A cost-saving move aimed at eliminating “branch overlap” resulting from the $4.7 billion merger, the proposed closures would accelerate a broader trend: Banks nationwide are steadily closing branches as customers shift to online banking.

The growth of digital banking and the widespread use of smartphone banking apps has led to an 8 percent decline in the number of U.S. branch banks since 2009, according to a report last year from commercial real estate firm JLL. The report projects a 20 percent reduction in branch locations over the next five years.

“Increasingly, you can do just about everything you can do in a branch on your phone,” Bankrate.com senior analyst Robert Barba said Tuesday. “We’ll see fewer branches as a result of that.”

The merger of Cincinnati-based Fifth Third and MB Financial, if approved by regulators and shareholders, would give the combined company 20 percent of the middle-market commercial relationships in Chicago. The banks say creating a bigger local business bank to better serve midsize firms is the aim of the union. But it also would create a large retail footprint, with 239 Chicago-area branches initially.

Fifth Third has 148 locations in the Chicago area, and MB has 91. Looking to create a projected $255 million in net cost savings, Fifth Third President and CEO Greg Carmichael said Monday the bank would shed up to 50 locations within a year of closing the deal.

“As banks buy other banks, one of the things they often look for is, How can we cut costs?” Barba said. “MB had a very full branch network, and they’re seeing the opportunity to cut costs there.”

But Fifth Third, which has $142 billion in assets and 1,153 banking locations in the Midwest and South, has been reducing its retail footprint for years, both nationally and in Chicago.

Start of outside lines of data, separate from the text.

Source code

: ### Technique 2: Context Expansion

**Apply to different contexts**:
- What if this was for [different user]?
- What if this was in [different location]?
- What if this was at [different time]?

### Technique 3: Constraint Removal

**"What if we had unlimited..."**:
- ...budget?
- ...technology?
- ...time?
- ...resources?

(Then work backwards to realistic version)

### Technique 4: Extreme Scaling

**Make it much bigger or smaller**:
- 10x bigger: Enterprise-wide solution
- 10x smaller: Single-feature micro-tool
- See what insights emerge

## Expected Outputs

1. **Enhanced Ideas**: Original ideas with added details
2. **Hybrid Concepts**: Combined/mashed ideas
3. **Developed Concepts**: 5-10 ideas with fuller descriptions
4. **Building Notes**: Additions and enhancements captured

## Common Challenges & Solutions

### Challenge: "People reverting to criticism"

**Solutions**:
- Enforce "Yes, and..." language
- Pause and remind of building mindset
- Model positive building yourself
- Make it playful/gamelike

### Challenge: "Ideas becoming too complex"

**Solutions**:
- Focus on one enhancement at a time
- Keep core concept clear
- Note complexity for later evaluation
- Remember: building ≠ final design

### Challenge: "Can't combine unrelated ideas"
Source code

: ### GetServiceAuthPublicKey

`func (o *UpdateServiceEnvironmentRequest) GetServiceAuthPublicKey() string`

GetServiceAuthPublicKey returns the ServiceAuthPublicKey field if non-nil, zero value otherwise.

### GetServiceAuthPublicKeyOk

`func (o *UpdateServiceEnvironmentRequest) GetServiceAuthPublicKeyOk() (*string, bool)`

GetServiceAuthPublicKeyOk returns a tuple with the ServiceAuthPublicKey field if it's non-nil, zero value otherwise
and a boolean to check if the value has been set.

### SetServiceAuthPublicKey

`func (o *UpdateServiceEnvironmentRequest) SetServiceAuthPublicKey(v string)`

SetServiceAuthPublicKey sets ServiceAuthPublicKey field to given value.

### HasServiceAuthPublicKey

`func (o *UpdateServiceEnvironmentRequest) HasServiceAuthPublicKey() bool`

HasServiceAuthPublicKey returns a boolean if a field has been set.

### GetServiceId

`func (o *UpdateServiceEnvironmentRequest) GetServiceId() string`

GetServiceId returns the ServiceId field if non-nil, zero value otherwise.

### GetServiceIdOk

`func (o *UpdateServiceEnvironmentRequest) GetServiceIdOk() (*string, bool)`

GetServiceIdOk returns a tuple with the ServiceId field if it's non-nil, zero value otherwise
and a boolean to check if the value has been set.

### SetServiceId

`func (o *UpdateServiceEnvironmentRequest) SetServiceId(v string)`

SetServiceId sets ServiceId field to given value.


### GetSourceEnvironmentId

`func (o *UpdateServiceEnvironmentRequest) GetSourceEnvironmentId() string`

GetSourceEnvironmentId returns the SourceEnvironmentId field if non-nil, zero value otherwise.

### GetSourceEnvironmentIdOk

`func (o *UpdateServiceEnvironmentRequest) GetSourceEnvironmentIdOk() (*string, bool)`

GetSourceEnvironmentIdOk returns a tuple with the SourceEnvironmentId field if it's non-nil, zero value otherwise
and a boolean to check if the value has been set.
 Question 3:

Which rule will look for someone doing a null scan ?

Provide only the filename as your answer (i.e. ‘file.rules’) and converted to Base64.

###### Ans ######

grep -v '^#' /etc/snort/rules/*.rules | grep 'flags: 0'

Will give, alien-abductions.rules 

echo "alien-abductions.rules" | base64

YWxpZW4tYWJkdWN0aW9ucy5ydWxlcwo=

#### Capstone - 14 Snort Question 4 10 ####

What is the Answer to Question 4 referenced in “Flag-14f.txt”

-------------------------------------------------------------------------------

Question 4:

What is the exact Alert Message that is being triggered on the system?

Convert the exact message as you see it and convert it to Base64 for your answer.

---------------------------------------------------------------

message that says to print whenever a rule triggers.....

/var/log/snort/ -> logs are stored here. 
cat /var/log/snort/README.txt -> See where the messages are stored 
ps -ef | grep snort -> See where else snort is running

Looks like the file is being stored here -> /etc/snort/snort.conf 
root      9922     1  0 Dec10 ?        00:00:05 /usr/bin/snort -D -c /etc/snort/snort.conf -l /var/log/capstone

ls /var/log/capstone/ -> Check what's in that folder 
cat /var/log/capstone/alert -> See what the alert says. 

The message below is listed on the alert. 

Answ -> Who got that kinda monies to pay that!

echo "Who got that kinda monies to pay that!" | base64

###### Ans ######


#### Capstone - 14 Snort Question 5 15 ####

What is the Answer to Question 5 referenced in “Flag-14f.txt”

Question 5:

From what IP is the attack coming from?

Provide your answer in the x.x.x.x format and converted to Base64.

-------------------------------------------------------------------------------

Since 2014, Fifth Third has reduced its total number of branches by nearly 170, according to regulatory filings. There were 27 branch closings in Chicago over that same time frame, Fifth Third spokesman Andrew Hayes said.

Also Monday, Itasca-based First Midwest Bank announced plans to close 19 locations by year’s end in response to “a greater number of our clients relying on our online and mobile applications.”

Nationwide, banks have reduced the net number of branches from 91,900 in 2016 to 89,900 last year, according to a JLL report from earlier this year.

Driving that trend is the smartphone, with more than half of Americans using at least one banking app, according to a Bankrate report.

Fifth Third is not ready to write off bricks-and-mortar banking just yet, however.

“We believe that the right balance between digital and personal interactions will build strong customer relationships,” Hayes said Tuesday in an email. “Customers want to use digital for some things, such as balance checks, and they might want to use their phone to deposit a check … and they might use the branch to talk about a home equity line (of credit).”

Likewise, Bankrate’s Barba said he thinks the physical bank still will be the best place to open a new account. But he said it may morph into something closer to a support center for online banking.

That evolution won’t slow the branch closures, Barba said.

“We’re going to see quite a few consolidations as people rely more on digital services and the branch becomes much more of a place for learning how to use all those digital tools — kind of like the Apple Genius Bar of banking,” he said.

Some of the 50 Fifth Third-MB Financial branches now planned to be closed might have gone away without the merger.

“We can’t speculate on whether any branches would have been closed anyway,” Hayes said. “The most important thing is that even with the 20 percent expected branch closures, customers of both banks will have access to a much bigger network of branches and ATMs than they have in the past.”